## Task description
What you return should be the full listing, copied exactly and stripped of its pictures.

## Given information
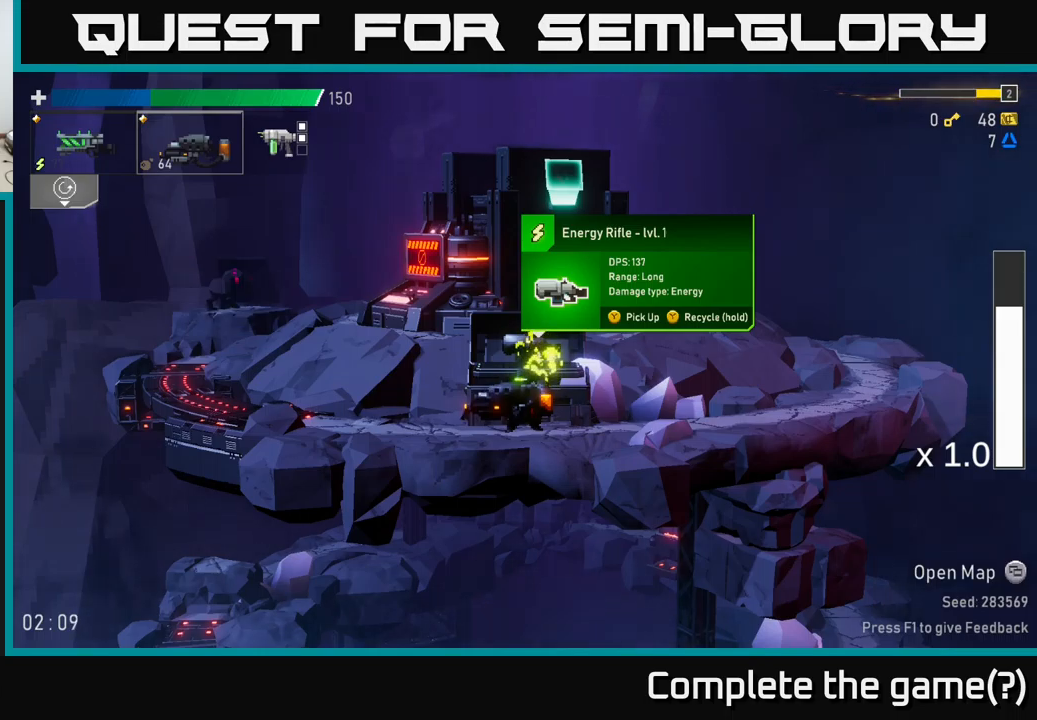
{"buttons": [], "left_stick": "center", "right_stick": "center", "events": [[217, "L2", "down"], [367, "L2", "up"]]}
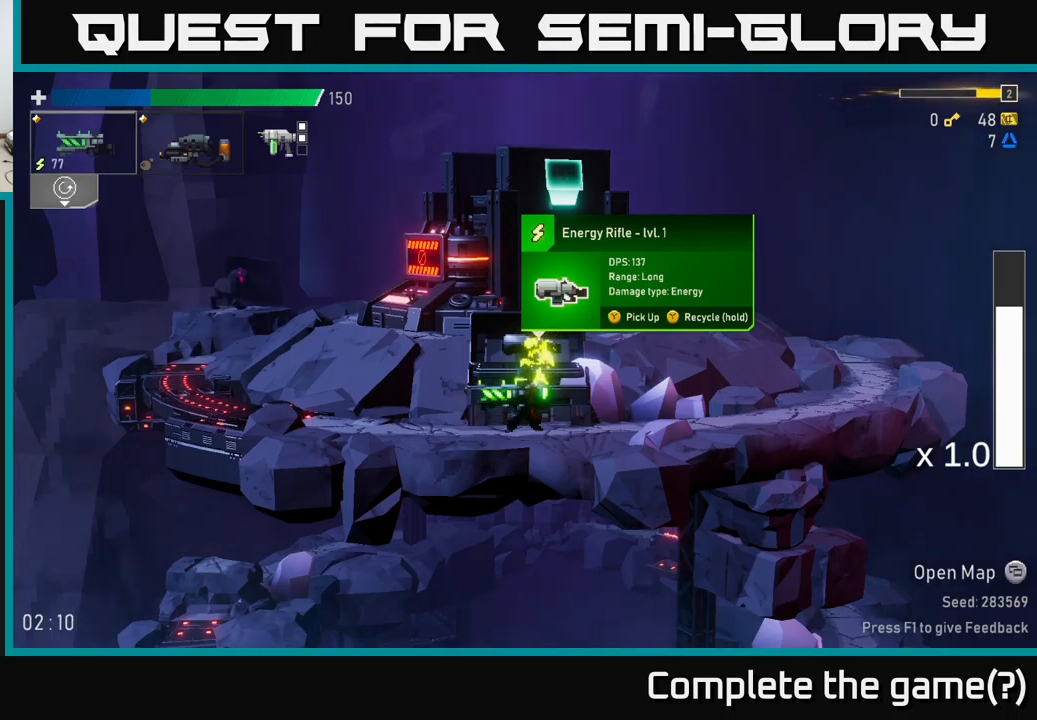
{"buttons": [], "left_stick": "center", "right_stick": "center", "events": []}
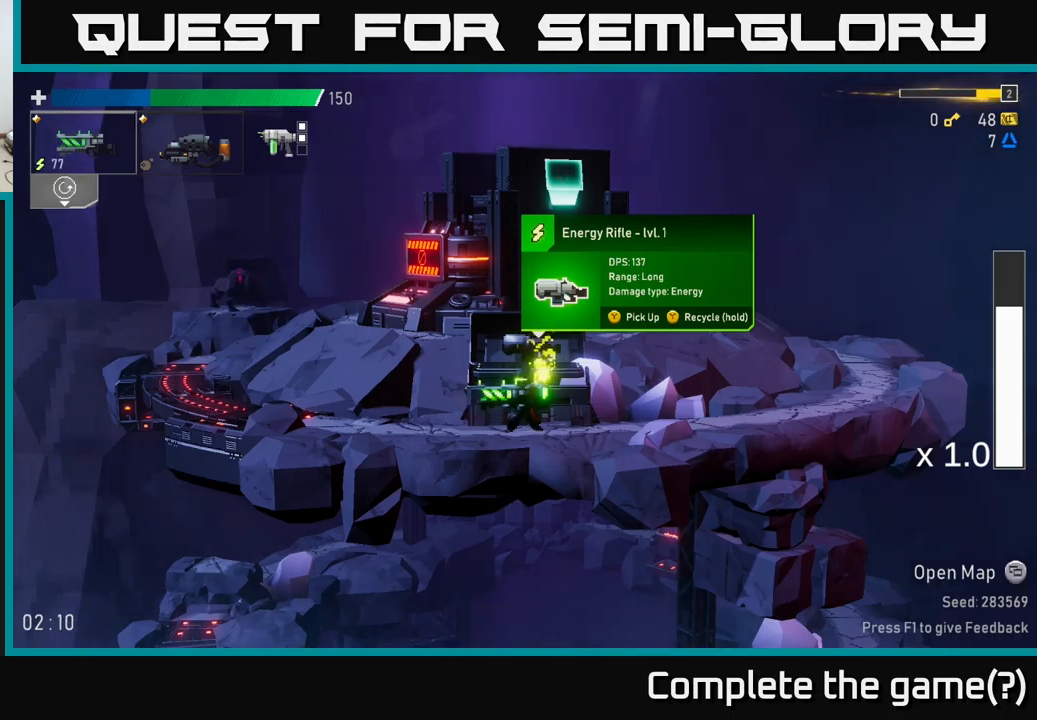
{"buttons": [], "left_stick": "center", "right_stick": "center", "events": []}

## Task result
{"buttons": [], "left_stick": "center", "right_stick": "center", "events": [[217, "L2", "down"], [367, "L2", "up"]]}
{"buttons": [], "left_stick": "center", "right_stick": "center", "events": []}
{"buttons": [], "left_stick": "center", "right_stick": "center", "events": []}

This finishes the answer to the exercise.